* _Description of the task_: Your answer must be a single number: how many lines of the data include "purge".

(Material for this exercise begins)

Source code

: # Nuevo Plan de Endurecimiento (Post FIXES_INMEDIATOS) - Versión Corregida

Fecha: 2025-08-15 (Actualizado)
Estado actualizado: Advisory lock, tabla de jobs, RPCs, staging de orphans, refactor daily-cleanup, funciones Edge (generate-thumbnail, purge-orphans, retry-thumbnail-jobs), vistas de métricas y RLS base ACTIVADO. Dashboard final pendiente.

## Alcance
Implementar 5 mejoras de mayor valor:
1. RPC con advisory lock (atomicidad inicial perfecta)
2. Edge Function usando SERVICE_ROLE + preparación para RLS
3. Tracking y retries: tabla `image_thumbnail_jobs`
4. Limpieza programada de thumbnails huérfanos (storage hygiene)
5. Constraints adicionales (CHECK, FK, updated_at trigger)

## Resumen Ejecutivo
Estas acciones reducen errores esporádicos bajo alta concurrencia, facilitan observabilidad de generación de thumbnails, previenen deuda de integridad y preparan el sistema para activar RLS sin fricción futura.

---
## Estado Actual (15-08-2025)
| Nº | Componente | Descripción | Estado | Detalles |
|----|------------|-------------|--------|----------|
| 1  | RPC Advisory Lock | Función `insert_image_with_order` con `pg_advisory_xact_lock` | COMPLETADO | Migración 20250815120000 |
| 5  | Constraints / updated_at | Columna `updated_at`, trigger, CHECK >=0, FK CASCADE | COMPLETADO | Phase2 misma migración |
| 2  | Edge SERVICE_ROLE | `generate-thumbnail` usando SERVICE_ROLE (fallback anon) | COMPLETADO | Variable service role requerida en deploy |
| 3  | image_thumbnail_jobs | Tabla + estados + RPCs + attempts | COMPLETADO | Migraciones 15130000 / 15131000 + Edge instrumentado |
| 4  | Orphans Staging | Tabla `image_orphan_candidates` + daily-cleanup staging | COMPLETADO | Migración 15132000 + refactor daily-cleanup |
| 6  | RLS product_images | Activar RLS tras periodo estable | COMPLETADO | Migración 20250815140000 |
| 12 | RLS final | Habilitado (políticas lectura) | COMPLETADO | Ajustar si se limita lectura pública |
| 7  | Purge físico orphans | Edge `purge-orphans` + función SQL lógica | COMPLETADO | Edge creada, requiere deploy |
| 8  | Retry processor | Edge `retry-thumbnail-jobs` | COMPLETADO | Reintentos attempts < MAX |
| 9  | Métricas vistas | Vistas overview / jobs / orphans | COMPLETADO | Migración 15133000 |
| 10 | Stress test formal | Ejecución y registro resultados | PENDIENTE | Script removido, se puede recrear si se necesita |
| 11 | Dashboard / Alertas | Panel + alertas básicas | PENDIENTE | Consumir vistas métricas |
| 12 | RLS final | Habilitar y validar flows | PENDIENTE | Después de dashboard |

(Material for this exercise ends)

* _Response area_: 2